Avec lui, nous ne voyageons pas seulement d’Assise à Tibériade, de la mer d’Arabie à la jungle amazonienne en passant par l’Inde via le Morbihan, nous épousons le regard et partageons les vibrations des grands initiés, des guerriers de l’amour, des souleveurs de montagnes : Jésus, Marie-Madeleine, François d’Assise, Padre Pio, Yvonne[1]Aimée de Malestroit, Amma… Nous plongeons au cœur de l’énergie sacrée, celle des pierres, des forêts, des lieux façonnés par l’âme et les rêves.

« L’énergie sacrée, écrit-il, n’est ni une énergie fossile ni une énergie renouvelable. Elle possède sa propre logique, son rythme, sa survenue, sa propre fin. Issue de l’Infini dont nous sommes partie, elle met au défi l’espace et le temps. » Son style solaire, pénétrant, ascendant, véritable sentier de randonnée pensé pour notre plaisir et nos différents niveaux d’évolution, est lui-même un voyage à la découverte du pouvoir des mots, de leurs associations d’idées, de saveurs, de mystères éclairants Un voyage tout aussi musical qu’imagé, mêlant constamment l’universel à l’intime.

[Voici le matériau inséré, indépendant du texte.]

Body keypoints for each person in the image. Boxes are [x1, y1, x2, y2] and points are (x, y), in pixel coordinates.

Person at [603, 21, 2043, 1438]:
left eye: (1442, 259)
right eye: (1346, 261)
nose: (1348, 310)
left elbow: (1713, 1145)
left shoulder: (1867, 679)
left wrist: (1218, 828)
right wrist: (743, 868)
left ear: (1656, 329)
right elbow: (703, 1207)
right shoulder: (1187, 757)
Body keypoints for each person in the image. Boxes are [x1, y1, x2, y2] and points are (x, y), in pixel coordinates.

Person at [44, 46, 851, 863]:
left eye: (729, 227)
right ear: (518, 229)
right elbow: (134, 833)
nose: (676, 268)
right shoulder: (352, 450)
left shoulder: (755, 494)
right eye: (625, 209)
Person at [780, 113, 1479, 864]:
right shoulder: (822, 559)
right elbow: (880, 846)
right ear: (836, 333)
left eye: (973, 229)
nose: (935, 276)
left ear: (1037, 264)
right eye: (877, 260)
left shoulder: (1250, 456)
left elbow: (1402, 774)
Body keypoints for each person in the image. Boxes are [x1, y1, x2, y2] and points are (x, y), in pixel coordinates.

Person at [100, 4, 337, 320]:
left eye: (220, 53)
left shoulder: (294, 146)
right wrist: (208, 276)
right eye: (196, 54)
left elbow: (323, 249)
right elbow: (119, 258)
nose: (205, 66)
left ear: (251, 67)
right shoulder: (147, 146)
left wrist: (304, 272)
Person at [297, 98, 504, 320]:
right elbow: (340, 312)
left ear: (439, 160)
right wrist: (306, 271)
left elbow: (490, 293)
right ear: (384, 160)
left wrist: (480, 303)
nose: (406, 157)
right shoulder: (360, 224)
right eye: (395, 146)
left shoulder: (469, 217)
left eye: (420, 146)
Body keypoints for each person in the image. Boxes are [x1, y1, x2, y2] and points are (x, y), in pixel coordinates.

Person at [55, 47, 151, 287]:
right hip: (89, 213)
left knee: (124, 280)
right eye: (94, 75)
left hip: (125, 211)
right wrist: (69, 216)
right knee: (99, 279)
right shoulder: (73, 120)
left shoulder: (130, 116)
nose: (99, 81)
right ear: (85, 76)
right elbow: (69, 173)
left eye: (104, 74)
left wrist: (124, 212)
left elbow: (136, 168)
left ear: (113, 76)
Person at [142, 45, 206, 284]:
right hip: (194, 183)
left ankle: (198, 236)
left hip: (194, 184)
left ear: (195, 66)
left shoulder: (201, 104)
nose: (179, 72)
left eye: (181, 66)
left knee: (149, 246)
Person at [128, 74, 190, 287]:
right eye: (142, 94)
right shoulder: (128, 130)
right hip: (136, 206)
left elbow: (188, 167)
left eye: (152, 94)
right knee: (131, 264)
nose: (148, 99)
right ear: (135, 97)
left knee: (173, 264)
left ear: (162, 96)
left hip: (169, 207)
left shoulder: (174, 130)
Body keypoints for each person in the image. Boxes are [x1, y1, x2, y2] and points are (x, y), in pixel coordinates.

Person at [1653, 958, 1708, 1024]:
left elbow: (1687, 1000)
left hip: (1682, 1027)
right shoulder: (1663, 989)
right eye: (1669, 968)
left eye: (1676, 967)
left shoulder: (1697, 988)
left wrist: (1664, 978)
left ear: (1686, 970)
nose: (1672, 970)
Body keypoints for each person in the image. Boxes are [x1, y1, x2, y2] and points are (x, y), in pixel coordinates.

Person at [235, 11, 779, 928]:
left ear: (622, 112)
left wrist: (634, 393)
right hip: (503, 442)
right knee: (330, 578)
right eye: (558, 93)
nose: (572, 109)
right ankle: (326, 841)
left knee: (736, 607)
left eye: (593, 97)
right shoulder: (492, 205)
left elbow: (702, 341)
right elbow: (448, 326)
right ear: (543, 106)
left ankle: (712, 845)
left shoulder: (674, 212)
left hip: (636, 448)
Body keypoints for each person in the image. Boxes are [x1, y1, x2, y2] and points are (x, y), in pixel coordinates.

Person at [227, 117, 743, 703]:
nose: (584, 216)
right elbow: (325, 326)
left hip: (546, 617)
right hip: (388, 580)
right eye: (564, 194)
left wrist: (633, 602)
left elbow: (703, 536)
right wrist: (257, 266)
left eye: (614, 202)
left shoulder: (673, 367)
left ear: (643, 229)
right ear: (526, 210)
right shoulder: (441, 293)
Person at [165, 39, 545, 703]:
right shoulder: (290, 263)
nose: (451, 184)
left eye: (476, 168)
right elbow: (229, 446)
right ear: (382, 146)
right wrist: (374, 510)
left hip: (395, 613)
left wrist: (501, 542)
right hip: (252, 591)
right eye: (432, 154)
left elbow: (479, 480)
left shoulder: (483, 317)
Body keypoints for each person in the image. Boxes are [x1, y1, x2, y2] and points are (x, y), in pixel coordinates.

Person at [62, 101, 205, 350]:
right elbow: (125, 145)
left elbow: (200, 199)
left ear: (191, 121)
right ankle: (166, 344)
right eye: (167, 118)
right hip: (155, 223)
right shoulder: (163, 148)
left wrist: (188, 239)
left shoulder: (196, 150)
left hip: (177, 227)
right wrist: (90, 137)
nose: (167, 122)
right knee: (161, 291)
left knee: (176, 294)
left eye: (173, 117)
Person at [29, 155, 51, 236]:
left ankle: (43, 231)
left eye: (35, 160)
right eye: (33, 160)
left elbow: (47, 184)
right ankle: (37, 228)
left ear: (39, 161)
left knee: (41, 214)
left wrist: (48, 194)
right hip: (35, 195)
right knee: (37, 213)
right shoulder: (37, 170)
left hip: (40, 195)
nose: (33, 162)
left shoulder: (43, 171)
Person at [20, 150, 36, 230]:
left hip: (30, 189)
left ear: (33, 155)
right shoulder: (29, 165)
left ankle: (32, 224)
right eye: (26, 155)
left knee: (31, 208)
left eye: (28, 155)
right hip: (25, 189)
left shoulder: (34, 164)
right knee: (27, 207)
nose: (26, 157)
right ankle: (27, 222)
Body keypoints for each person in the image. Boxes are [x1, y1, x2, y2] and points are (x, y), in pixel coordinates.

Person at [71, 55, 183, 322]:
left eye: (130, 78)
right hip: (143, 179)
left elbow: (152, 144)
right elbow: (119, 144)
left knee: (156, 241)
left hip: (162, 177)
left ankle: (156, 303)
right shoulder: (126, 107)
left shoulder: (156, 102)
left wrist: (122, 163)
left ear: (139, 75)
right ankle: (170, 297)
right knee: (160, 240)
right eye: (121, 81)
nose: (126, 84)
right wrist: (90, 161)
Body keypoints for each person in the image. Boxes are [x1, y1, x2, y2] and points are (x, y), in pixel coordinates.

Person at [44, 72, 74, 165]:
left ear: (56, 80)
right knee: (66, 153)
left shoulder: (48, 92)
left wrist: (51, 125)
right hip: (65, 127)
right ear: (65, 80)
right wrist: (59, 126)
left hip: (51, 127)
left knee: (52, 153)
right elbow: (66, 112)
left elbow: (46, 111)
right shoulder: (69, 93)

Il y a du Confucius en Pierre Lunel : « Le plus grand voyageur est celui qui a su faire une fois le tour de lui même. » Il y a aussi de l’Antoine Blondin – je pense à Nous rentrerons à pied, l’une des nouvelles de son recueil Quat’ saisons  : l’histoire d’un homme qui s’embarque pour un tour du monde en solitaire, avec les provisions et les cartes nécessaires, mais sans quitter son anneau parisien du quai de la Conférence. « J’aime la mer et ses rites obligés, écrit Blondin, non les habitudes déménagées qu’imposent les voyages. Un peu plus aventureux, je me serais fait jardinier. »

Pierre Lunel est un jardinier de l’âme, qui nous offre les fruits jubilatoires de sa quête spirituelle. Et, surtout, il nous donne les moyens de cultiver ceux qui ne demandent qu’à germer en nous.